PAGE EXCERPT ::
----

Sunday, April 23, 2017

Status update.

I really haven't spent much time on anything new since the last post.
There is a bug that seems to be part of the original conversion of the disassembly back to assembly code that did not appear in initial tests, but now it has become a show stopper.  This has forced me to go back to my original goal of creating a version of the source code that generates an identical binary to the original ROM.  Then I can test individual changes against that code instead of everything all at once.  Most of that work is complete but I probably have another 25-50 changes to go before it's ready.   It's a couple hours work at the most.

One of the easiest optimizations that came out of this effort was simply using an assembler that properly generates code for direct page references.  I'm actually had to force the assembler to generate the original opcodes using FCB and FDB.  This alone probably saved enough space vs the Easter eggs to implement the ELSE statement.  That's the first change I'll make to the code.
Then I'll insert the ELSE code, followed by a few small optimizations that use D where it's definitely safe.

Two of the optimizations that I want to use involve the CHARGET and storing the pointer to the next line.  They will certainly offer a speedup.  But to fully support the CHARGET changes requires looking at dozens of subroutines to find out what the X register contains for each one.  This is going to take a notebook or whiteboard and several days work.  Given the time constraints of the contest, it will have to be in a later release.  Storing the pointer to the next line is almost complete, but there is still one condition where it is failing and I need to see what is still messing up the FOR NEXT stack.  This optimization may also have to wait.

----

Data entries
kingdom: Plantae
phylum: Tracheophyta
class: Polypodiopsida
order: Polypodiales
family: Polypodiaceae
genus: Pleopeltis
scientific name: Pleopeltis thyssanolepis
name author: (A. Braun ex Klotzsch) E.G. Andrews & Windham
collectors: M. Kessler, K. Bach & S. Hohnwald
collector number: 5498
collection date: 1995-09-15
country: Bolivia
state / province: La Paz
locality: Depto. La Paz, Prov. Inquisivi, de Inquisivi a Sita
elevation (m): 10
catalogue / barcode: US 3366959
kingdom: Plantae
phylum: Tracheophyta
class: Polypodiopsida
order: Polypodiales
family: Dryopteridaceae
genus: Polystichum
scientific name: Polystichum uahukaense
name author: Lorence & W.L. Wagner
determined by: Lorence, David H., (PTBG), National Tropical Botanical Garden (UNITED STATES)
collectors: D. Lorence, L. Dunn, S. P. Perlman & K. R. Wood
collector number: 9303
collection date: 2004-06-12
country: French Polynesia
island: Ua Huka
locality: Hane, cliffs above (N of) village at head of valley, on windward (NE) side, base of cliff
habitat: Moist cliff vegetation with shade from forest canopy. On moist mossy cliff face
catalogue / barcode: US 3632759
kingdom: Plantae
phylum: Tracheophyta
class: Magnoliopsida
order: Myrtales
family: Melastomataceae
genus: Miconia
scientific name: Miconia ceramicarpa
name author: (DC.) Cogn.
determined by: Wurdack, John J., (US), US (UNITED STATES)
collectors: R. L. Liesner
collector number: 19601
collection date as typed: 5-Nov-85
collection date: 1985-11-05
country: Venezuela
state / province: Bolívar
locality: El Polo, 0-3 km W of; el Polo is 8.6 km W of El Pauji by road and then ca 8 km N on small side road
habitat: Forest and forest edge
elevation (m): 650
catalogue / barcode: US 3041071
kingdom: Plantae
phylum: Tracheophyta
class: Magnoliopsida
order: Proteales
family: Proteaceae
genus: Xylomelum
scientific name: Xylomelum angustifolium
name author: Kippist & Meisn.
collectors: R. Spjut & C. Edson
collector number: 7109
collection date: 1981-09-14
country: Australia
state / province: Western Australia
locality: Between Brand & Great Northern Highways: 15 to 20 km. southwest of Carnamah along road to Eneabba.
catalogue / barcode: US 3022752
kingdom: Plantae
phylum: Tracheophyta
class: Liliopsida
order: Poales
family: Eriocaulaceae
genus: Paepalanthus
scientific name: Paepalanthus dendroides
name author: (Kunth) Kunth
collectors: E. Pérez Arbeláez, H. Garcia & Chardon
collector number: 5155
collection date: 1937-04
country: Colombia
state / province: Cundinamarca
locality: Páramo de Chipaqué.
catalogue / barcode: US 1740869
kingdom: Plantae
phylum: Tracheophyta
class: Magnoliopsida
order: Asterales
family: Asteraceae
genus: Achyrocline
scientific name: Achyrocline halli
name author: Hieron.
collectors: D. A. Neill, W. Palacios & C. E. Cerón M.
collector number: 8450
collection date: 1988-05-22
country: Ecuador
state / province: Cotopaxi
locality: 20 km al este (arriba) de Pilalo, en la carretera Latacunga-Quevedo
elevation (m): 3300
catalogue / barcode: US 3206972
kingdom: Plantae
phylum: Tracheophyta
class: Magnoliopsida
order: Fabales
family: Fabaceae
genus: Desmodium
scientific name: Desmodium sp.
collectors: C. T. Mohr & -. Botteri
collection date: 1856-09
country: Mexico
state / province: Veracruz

----

PROBLEM STATEMENT :: In the status update, how many more changes does the writer expect to make before the source code that reproduces the original ROM is ready?

FINAL ANSWER :: Probably another 25-50 changes.